EXTRACTED INFORMATION:
-----
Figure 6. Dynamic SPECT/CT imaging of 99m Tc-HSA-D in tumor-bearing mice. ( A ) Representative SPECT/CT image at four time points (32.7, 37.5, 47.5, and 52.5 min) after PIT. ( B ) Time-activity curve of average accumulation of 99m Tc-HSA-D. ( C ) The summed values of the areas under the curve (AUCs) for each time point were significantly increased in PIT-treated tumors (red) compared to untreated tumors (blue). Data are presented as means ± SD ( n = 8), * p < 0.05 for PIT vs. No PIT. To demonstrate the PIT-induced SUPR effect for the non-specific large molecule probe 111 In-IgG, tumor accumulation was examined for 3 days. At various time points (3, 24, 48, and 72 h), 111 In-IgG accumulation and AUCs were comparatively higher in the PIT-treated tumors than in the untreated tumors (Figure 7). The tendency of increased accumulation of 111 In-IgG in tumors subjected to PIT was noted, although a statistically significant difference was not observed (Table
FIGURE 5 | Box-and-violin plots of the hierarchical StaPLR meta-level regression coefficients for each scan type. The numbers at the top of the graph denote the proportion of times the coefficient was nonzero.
-----
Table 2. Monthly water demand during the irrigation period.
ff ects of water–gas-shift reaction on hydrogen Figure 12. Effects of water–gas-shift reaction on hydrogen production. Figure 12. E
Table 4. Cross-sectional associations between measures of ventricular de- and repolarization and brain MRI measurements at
-----
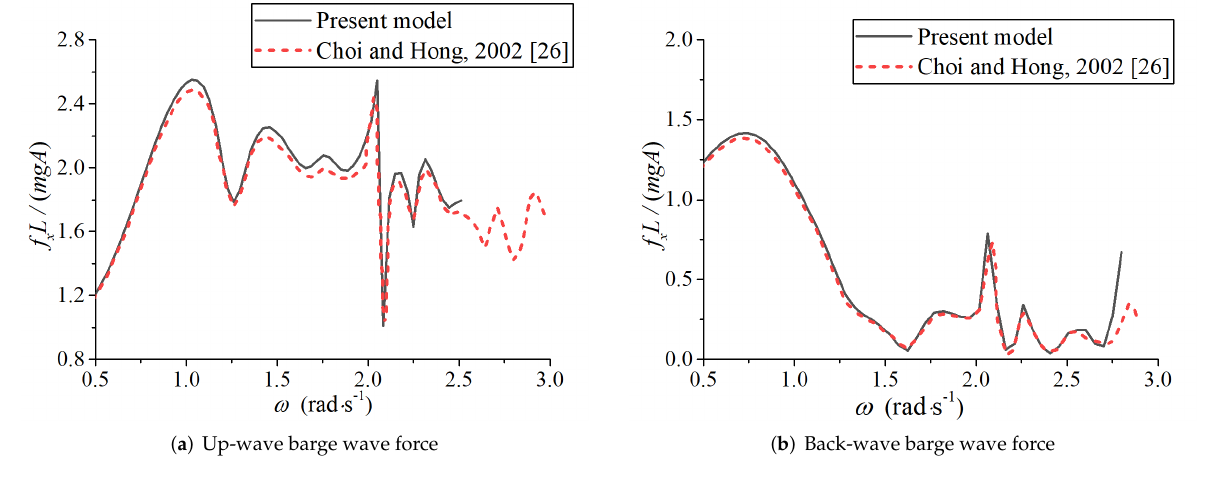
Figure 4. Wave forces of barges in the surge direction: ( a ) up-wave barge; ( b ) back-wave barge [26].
-----
DIRECTIONS: Go through the material above and output exactly the lines from the one containing "Figure 6. Dynamic" through the one containing "FIGURE 5 | Box-and-violin".

ANSWER TO THE PROBLEM:
Figure 6. Dynamic SPECT/CT imaging of 99m Tc-HSA-D in tumor-bearing mice. ( A ) Representative SPECT/CT image at four time points (32.7, 37.5, 47.5, and 52.5 min) after PIT. ( B ) Time-activity curve of average accumulation of 99m Tc-HSA-D. ( C ) The summed values of the areas under the curve (AUCs) for each time point were significantly increased in PIT-treated tumors (red) compared to untreated tumors (blue). Data are presented as means ± SD ( n = 8), * p < 0.05 for PIT vs. No PIT. To demonstrate the PIT-induced SUPR effect for the non-specific large molecule probe 111 In-IgG, tumor accumulation was examined for 3 days. At various time points (3, 24, 48, and 72 h), 111 In-IgG accumulation and AUCs were comparatively higher in the PIT-treated tumors than in the untreated tumors (Figure 7). The tendency of increased accumulation of 111 In-IgG in tumors subjected to PIT was noted, although a statistically significant difference was not observed (Table
FIGURE 5 | Box-and-violin plots of the hierarchical StaPLR meta-level regression coefficients for each scan type. The numbers at the top of the graph denote the proportion of times the coefficient was nonzero.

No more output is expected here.